Muda o azul, o verde e o laranja
O amarelo e o lilás também se encontram
Em instantes todas as cores dançam.

Acorda os galos e os trabalhadores
Aquela gente que a gente insiste em não perceber.
Pede licença à névoa gélida
Que aceita sem se enfurecer.

Deixa aquele cheiro suave
Que de memórias distantes
De momentos felizes
Faz sorrisos aparecer.

As árvores balançam
Acordam os pássaros
Tratam de voar e cantar 
Gritar e abanar.

O silêncio não existe mais.

Sinal de vida.

Alegria no ar.

Um forte azul se entranha
Chega de manha
Chega a manhã.

Gente reclama 
Gente se alegra 
Mas sem muito pensar 
Todos percebem que mais um dia acaba de acordar.

Vocação


Queria ser escritor, mas escrever eu não sabia. Queria ser professor, mas o que ensinar não havia. Tentei então ser escultor, mas minhas obras ninguém entendia. Por fim, restou-me o amor, que há muito eu não vivia.

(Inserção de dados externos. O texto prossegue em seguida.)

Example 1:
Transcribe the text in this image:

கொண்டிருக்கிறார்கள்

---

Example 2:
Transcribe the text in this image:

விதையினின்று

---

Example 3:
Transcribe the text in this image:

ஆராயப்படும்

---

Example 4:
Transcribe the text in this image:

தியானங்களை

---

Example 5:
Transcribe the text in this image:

Lembrei-me então da dor e da mágoa que ele trazia, assim sentei-me ao canto e logo me veio uma melodia. Melosa e suave, mas que tristes recordações trazia. Então, veja só que emoção, encontrei minha vocação: depois de muito tentar, percebi que sabia compor uma linda canção.

Cantei num barzinho e todo mundo gostou, logo ouvi de longe, baixinho: "olha só meu sinhô, veja só que bom compositô". Larguei minha vida e lancei-me na estrada, não passou muito tempo e minha melodia se encontrava nas paradas.

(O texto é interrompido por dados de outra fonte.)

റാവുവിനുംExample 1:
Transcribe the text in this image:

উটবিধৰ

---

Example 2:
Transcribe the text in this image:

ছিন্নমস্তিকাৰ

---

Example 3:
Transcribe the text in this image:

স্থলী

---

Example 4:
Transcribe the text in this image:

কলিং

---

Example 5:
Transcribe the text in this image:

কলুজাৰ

Era autógrafo, era fã, era coisa que não acabava mais, talvez não fosse isso que eu buscasse tempos atrás.

Já cansado e abatido, encontrei um velho amigo: um fazendeiro muito bem-sucedido. Olhei com atenção e vi sua expressão: suave e despreocupado, com muita felicidade no coração. Que inveja que senti, tenho que admitir; imagine se fosse eu que estivesse ali? Não foi nem um dia e logo me veio a euforia: larguei tudo outra vez com convicção, estava decidido a voltar para o sertão.

Chegando lá meu amigo, você nem vai acreditar, estava tudo tranquilo e nenhum autógrafo teria de dar. Sabia agora que ali era minha vida e dali nunca devia ter partido, sabia agora que dali jamais haveria de mudar.